■ Written task ■
Starting at the line that contains "profilazione." and ending at the line that contains "oferecidas 64 vagas", the lines below are to be given again exactly, with nothing added.

■ Dataset extract ■
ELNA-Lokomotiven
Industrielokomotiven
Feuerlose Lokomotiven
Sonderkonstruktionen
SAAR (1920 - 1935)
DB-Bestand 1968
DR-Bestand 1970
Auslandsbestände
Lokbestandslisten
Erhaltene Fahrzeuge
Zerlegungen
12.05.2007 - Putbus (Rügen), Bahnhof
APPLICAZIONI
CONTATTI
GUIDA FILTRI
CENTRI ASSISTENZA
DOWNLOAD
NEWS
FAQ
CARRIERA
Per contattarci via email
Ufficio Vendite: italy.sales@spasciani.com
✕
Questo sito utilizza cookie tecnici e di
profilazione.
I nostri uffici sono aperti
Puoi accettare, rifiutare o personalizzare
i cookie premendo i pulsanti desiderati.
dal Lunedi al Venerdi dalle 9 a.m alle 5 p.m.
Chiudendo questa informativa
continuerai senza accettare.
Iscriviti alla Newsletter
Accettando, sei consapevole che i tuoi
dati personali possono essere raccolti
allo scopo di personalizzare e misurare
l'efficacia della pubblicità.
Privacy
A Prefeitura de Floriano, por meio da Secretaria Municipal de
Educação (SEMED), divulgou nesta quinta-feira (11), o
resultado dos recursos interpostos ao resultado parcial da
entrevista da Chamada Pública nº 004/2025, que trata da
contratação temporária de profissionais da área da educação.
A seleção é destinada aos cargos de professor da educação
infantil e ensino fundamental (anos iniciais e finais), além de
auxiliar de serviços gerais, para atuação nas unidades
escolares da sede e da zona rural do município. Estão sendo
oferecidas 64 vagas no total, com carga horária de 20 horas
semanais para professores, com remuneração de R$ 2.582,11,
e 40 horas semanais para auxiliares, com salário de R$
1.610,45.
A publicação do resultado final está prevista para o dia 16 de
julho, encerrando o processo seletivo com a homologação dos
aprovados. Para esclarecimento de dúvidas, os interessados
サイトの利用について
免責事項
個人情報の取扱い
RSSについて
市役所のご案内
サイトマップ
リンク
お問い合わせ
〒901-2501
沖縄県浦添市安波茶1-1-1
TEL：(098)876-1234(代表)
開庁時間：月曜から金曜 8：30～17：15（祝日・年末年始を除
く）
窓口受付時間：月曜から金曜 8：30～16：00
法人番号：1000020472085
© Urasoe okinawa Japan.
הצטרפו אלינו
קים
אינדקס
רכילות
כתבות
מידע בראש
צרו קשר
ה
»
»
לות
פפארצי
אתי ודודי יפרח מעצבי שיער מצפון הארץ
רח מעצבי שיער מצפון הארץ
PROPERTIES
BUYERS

■ Exercise result ■
profilazione.
I nostri uffici sono aperti
Puoi accettare, rifiutare o personalizzare
i cookie premendo i pulsanti desiderati.
dal Lunedi al Venerdi dalle 9 a.m alle 5 p.m.
Chiudendo questa informativa
continuerai senza accettare.
Iscriviti alla Newsletter
Accettando, sei consapevole che i tuoi
dati personali possono essere raccolti
allo scopo di personalizzare e misurare
l'efficacia della pubblicità.
Privacy
A Prefeitura de Floriano, por meio da Secretaria Municipal de
Educação (SEMED), divulgou nesta quinta-feira (11), o
resultado dos recursos interpostos ao resultado parcial da
entrevista da Chamada Pública nº 004/2025, que trata da
contratação temporária de profissionais da área da educação.
A seleção é destinada aos cargos de professor da educação
infantil e ensino fundamental (anos iniciais e finais), além de
auxiliar de serviços gerais, para atuação nas unidades
escolares da sede e da zona rural do município. Estão sendo
oferecidas 64 vagas no total, com carga horária de 20 horas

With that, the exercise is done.